Material provided
========================================

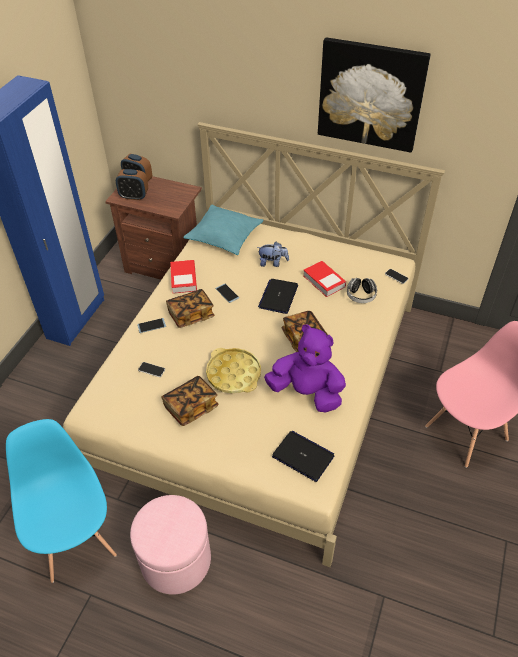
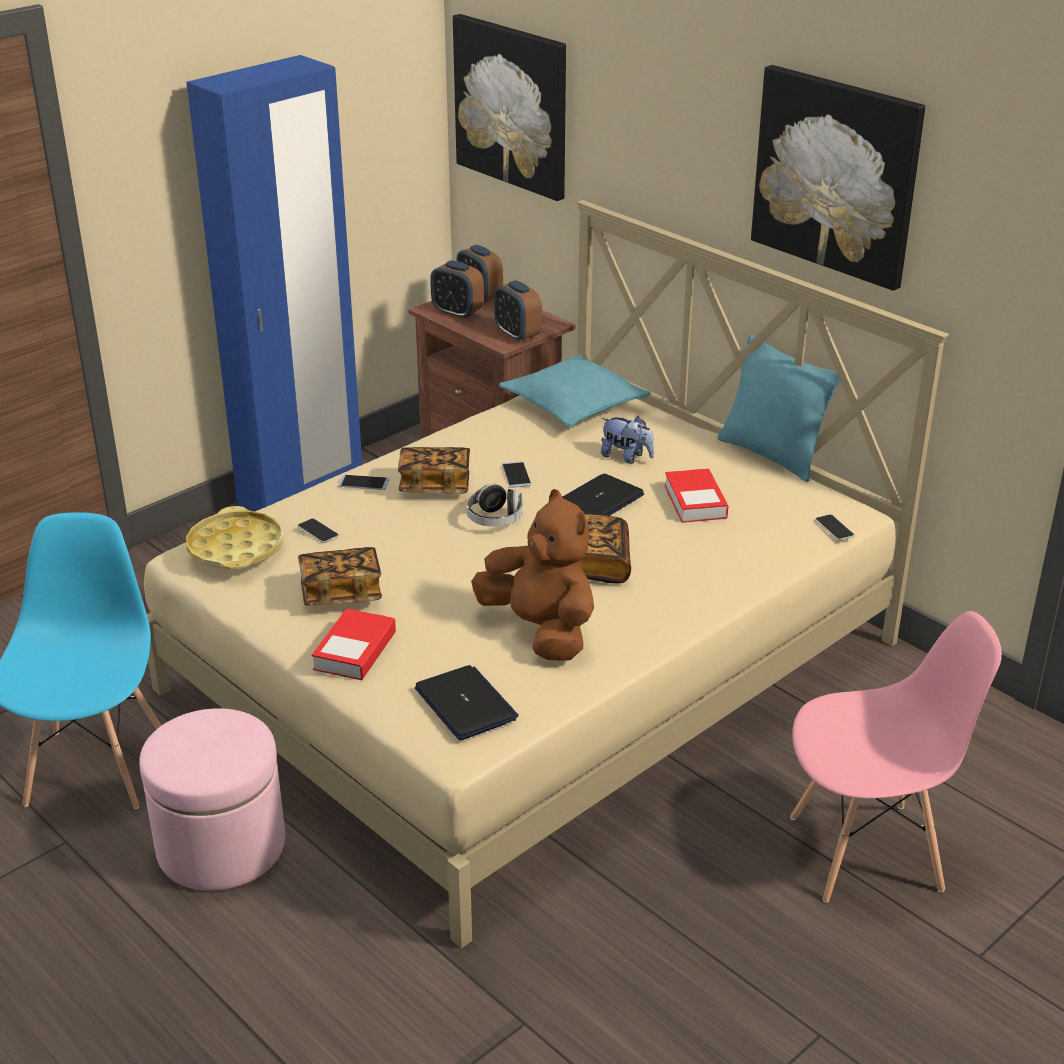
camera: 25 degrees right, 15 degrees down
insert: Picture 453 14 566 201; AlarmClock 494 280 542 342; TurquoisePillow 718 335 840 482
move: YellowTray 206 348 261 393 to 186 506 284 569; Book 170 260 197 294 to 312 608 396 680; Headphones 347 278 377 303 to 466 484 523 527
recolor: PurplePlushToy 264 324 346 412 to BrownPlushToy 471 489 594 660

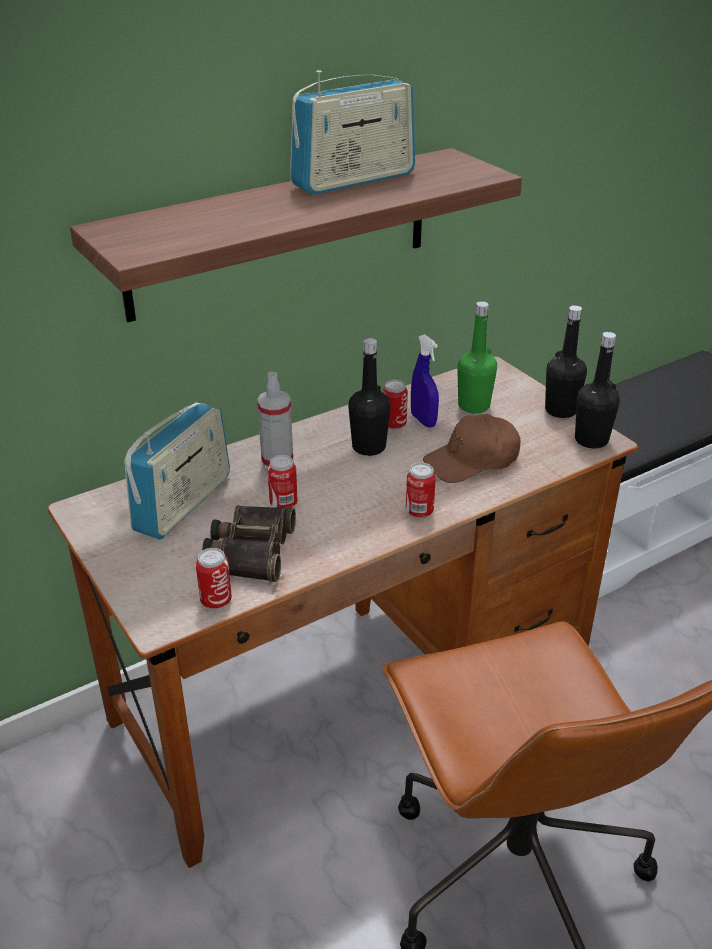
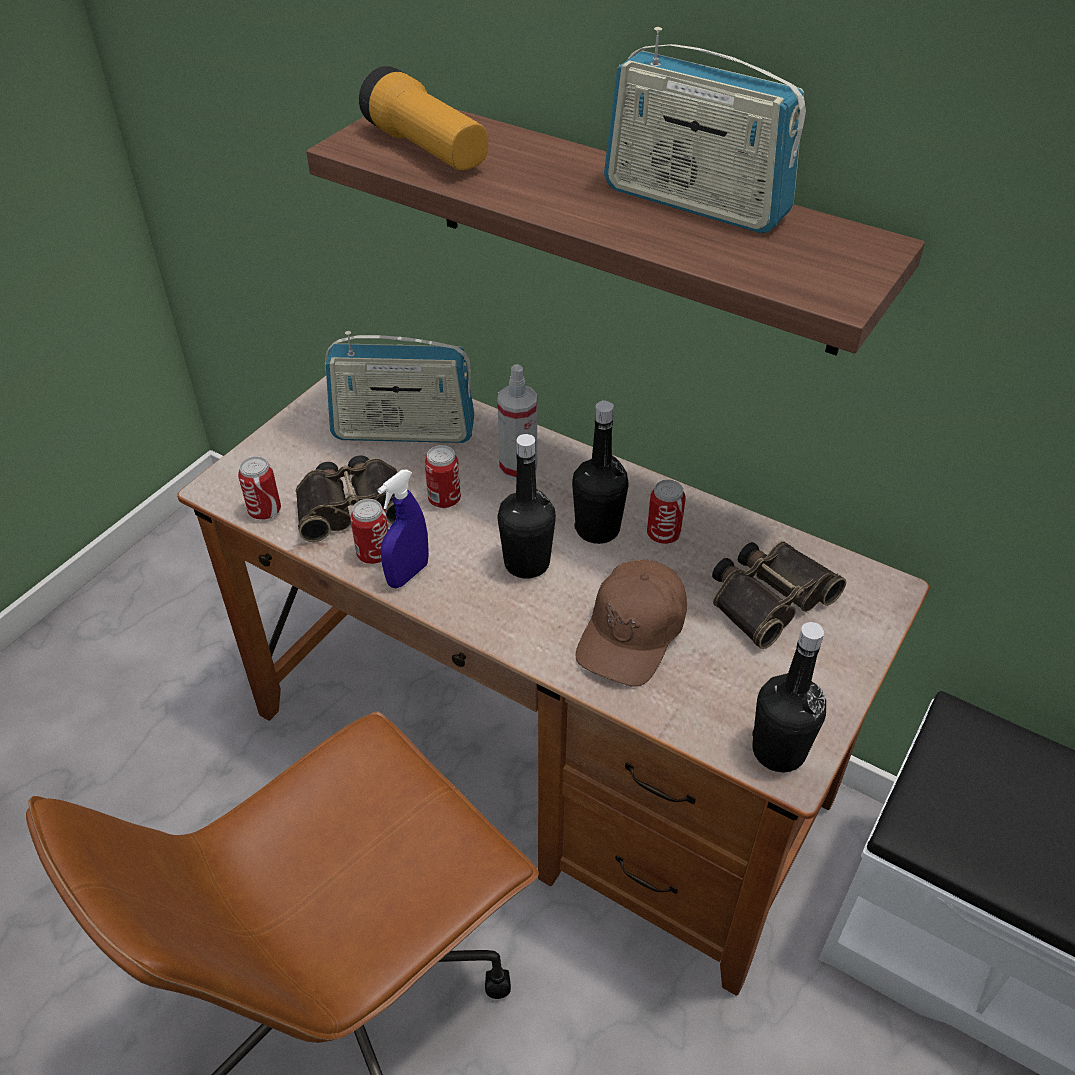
camera: 65 degrees right, 10 degrees up
insert: Flashlight 359 66 488 171
move: Can 406 463 436 518 to 350 499 388 564; BlueSprayBottle 411 334 439 428 to 378 469 429 588; BlackBottle 545 305 587 418 to 497 434 556 579
replace: GreenBottle 457 301 497 413 to Binoculars 712 541 846 649
rotate: BrownCap 423 414 521 483 = 575 560 687 687 105 degrees counterclockwise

========================================

What the task requires
Look above for the line containing "insert: Picture 453". Output from there through the line containing "move: YellowTray 206", exactly and inclusively.

Task output
insert: Picture 453 14 566 201; AlarmClock 494 280 542 342; TurquoisePillow 718 335 840 482
move: YellowTray 206 348 261 393 to 186 506 284 569; Book 170 260 197 294 to 312 608 396 680; Headphones 347 278 377 303 to 466 484 523 527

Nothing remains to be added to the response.